### WORK ORDER
Before copying, set the pictures aside; then repeat every line below verbatim.

|---|

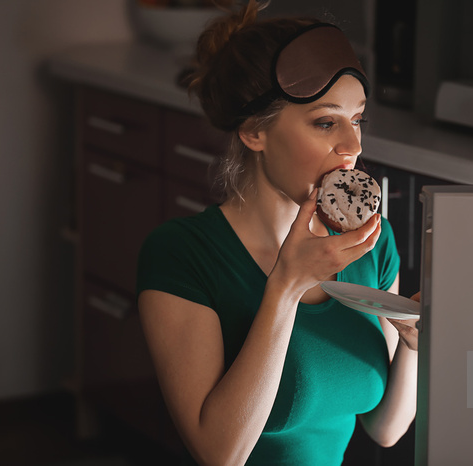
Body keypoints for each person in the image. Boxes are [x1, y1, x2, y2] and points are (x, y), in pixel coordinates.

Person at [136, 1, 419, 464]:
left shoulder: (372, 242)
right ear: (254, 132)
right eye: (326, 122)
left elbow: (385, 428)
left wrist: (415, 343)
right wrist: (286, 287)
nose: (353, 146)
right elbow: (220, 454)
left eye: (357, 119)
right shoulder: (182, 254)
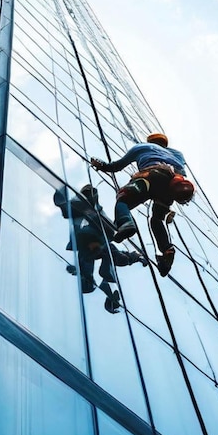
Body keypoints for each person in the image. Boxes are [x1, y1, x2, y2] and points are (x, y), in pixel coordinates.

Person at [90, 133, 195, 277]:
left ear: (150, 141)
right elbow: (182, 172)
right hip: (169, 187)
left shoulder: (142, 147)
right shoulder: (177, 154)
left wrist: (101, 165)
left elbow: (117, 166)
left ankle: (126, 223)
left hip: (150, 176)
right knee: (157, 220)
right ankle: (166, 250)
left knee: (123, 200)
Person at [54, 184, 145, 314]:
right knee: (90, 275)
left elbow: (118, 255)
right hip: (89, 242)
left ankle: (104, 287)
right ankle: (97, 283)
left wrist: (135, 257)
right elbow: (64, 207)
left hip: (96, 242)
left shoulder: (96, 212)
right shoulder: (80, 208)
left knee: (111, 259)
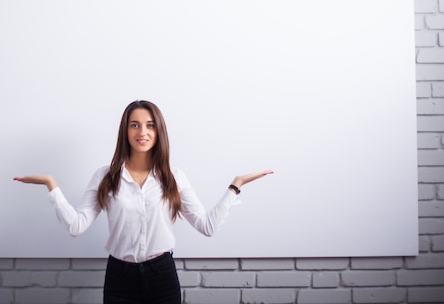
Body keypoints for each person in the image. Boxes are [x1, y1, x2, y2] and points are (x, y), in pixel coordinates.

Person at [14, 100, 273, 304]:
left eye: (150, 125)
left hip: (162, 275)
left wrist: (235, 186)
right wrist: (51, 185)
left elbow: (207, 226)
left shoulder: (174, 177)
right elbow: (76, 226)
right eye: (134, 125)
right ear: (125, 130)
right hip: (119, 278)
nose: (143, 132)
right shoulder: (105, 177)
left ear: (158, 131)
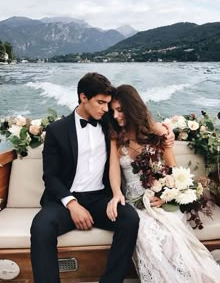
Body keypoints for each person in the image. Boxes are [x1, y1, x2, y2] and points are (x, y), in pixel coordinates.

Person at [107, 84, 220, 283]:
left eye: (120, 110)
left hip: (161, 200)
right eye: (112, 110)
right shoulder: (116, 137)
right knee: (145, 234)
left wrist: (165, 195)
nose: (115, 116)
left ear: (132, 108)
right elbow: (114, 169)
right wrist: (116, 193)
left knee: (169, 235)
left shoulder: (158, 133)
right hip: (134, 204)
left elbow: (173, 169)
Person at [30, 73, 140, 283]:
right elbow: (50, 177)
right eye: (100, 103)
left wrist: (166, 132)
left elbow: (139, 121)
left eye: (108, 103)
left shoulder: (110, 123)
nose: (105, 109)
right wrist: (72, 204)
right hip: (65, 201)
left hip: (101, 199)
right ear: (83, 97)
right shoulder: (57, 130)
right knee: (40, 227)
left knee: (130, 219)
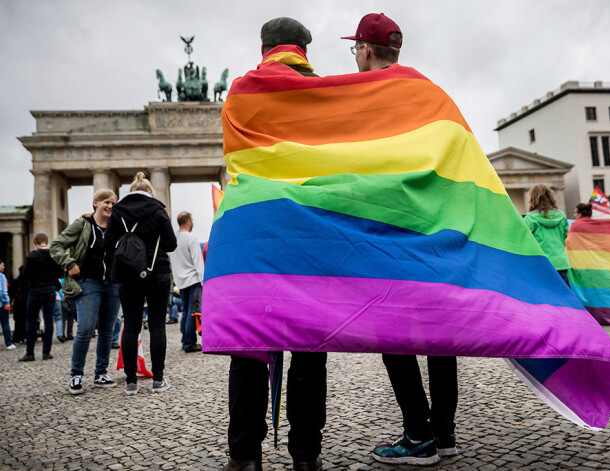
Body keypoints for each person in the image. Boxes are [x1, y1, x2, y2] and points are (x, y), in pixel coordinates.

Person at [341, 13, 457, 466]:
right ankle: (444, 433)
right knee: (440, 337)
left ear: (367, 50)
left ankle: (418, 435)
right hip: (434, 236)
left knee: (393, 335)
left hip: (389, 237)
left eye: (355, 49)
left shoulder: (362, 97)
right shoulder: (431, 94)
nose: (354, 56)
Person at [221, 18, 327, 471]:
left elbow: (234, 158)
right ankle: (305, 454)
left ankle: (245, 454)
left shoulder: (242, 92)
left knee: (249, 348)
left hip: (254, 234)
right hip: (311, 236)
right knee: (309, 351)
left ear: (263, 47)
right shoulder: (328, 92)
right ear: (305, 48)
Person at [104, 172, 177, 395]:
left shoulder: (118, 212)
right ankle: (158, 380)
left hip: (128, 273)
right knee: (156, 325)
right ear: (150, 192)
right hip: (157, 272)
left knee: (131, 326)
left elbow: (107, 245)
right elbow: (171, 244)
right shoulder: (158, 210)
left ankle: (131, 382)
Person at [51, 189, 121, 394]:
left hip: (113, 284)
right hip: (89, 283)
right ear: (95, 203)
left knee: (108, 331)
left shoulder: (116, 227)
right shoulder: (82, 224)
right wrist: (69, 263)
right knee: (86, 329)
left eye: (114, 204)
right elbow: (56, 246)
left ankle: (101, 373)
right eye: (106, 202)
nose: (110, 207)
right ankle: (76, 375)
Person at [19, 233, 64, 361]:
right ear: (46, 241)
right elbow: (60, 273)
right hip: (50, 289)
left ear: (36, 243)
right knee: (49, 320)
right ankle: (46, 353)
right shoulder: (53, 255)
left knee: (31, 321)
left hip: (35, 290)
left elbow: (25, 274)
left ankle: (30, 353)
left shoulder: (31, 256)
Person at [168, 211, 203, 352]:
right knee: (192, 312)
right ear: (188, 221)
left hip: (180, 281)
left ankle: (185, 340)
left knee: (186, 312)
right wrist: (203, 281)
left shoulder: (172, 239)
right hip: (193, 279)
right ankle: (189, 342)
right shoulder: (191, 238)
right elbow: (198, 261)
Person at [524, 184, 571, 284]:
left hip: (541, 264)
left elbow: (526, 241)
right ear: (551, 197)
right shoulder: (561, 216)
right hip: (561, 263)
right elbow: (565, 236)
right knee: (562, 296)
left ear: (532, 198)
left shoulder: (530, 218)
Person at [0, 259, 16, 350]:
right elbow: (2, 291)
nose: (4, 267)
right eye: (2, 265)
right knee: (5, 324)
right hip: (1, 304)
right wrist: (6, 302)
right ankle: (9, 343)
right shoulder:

|---|

### OUTPUT BELOW
Body keypoints for each person in the image. Boxes are [x1, y1, x2, y2] and points are (x, y), in pixel coordinates.

Person at [136, 1, 419, 464]:
left shoulder: (372, 242)
right ear: (254, 132)
right eye: (326, 122)
left elbow: (385, 428)
left wrist: (415, 343)
right wrist: (286, 287)
nose: (353, 146)
right elbow: (220, 454)
left eye: (357, 119)
right shoulder: (182, 254)
Body keypoints for each person in the image. Boxes are [x1, y1, x2, y2] and points are (x, y), in pixel coordinates.

Person at [90, 133, 195, 277]:
left ear: (150, 141)
right elbow: (182, 172)
right hip: (169, 187)
left shoulder: (142, 147)
right shoulder: (177, 154)
left wrist: (101, 165)
left elbow: (117, 166)
left ankle: (126, 223)
left hip: (150, 176)
right knee: (157, 220)
right ankle: (166, 250)
left knee: (123, 200)
Person at [54, 184, 145, 314]:
right knee: (90, 275)
left elbow: (118, 255)
right hip: (89, 242)
left ankle: (104, 287)
right ankle: (97, 283)
left wrist: (135, 257)
right elbow: (64, 207)
left hip: (96, 242)
left shoulder: (96, 212)
right shoulder: (80, 208)
left knee: (111, 259)
Body keypoints for each person in the image. Boxes are [x1, y1, x2, y2] and points are (x, y), in pixel coordinates.

Person at [14, 100, 273, 304]:
left eye: (150, 125)
left hip: (162, 275)
left wrist: (235, 186)
right wrist: (51, 185)
left elbow: (207, 226)
left shoulder: (174, 177)
right elbow: (76, 226)
right eye: (134, 125)
right ear: (125, 130)
right hip: (119, 278)
nose: (143, 132)
right shoulder: (105, 177)
left ear: (158, 131)
Body keypoints for each person in the image. Boxes are [x1, y1, x2, y2] and points are (x, y), in pixel coordinates.

Person at [107, 84, 220, 283]:
left eye: (120, 110)
left hip: (161, 200)
right eye: (112, 110)
right shoulder: (116, 137)
right knee: (145, 234)
left wrist: (165, 195)
nose: (115, 116)
left ear: (132, 108)
right elbow: (114, 169)
right wrist: (116, 193)
left knee: (169, 235)
left shoulder: (158, 133)
right hip: (134, 204)
left elbow: (173, 169)
Person at [30, 73, 140, 283]:
right elbow: (50, 177)
right eye: (100, 103)
left wrist: (166, 132)
left elbow: (139, 121)
left eye: (108, 103)
left shoulder: (110, 123)
nose: (105, 109)
right wrist: (72, 204)
right hip: (65, 201)
left hip: (101, 199)
right ear: (83, 97)
right shoulder: (57, 130)
right knee: (40, 227)
left knee: (130, 219)
Body keypoints for each person in the image. Boxes are [x1, y1, x2, y2] and points are (x, y), in pixel coordinates.

Person at [341, 13, 457, 466]:
right ankle: (444, 433)
right knee: (440, 337)
left ear: (367, 50)
left ankle: (418, 435)
right hip: (434, 236)
left knee: (393, 335)
left hip: (389, 237)
left eye: (355, 49)
left shoulder: (362, 97)
right shoulder: (431, 94)
nose: (354, 56)
Person at [221, 18, 327, 471]:
left elbow: (234, 158)
right ankle: (305, 454)
left ankle: (245, 454)
left shoulder: (242, 92)
left knee: (249, 348)
left hip: (254, 234)
right hip: (311, 236)
right knee: (309, 351)
left ear: (263, 47)
right shoulder: (328, 92)
right ear: (305, 48)
Person at [104, 172, 177, 395]:
left shoulder: (118, 212)
right ankle: (158, 380)
left hip: (128, 273)
right knee: (156, 325)
right ear: (150, 192)
right hip: (157, 272)
left knee: (131, 326)
left elbow: (107, 245)
right elbow: (171, 244)
right shoulder: (158, 210)
left ankle: (131, 382)
Person at [51, 189, 121, 394]:
left hip: (113, 284)
right hip: (89, 283)
right ear: (95, 203)
left knee: (108, 331)
left shoulder: (116, 227)
right shoulder: (82, 224)
right wrist: (69, 263)
right knee: (86, 329)
left eye: (114, 204)
right elbow: (56, 246)
left ankle: (101, 373)
right eye: (106, 202)
nose: (110, 207)
right ankle: (76, 375)
Person at [19, 233, 64, 361]:
right ear: (46, 241)
right elbow: (60, 273)
right hip: (50, 289)
left ear: (36, 243)
right knee: (49, 320)
right ankle: (46, 353)
right shoulder: (53, 255)
left knee: (31, 321)
left hip: (35, 290)
left elbow: (25, 274)
left ankle: (30, 353)
left shoulder: (31, 256)
Person at [168, 211, 203, 352]:
right knee: (192, 312)
right ear: (188, 221)
left hip: (180, 281)
left ankle: (185, 340)
left knee: (186, 312)
right wrist: (203, 281)
left shoulder: (172, 239)
right hip: (193, 279)
right ankle: (189, 342)
right shoulder: (191, 238)
right elbow: (198, 261)
Person at [524, 184, 571, 284]:
left hip: (541, 264)
left elbow: (526, 241)
right ear: (551, 197)
right shoulder: (561, 216)
right hip: (561, 263)
right elbow: (565, 236)
right knee: (562, 296)
left ear: (532, 198)
left shoulder: (530, 218)
Person at [0, 259, 16, 350]:
right elbow: (2, 291)
nose: (4, 267)
right eye: (2, 265)
right knee: (5, 324)
right hip: (1, 304)
right wrist: (6, 302)
right ankle: (9, 343)
right shoulder:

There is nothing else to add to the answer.